__Action item__: Say how many lines in the records contain the string "Example", giving the number by itself.
Start of Task data
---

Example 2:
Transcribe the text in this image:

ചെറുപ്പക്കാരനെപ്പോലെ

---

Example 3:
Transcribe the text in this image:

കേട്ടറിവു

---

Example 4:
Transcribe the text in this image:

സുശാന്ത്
End of Task data
Start of Task data
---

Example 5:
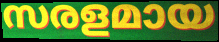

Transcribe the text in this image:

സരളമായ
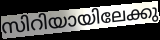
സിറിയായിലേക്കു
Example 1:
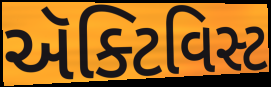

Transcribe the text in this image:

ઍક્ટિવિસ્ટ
End of Task data
__Solution__: 5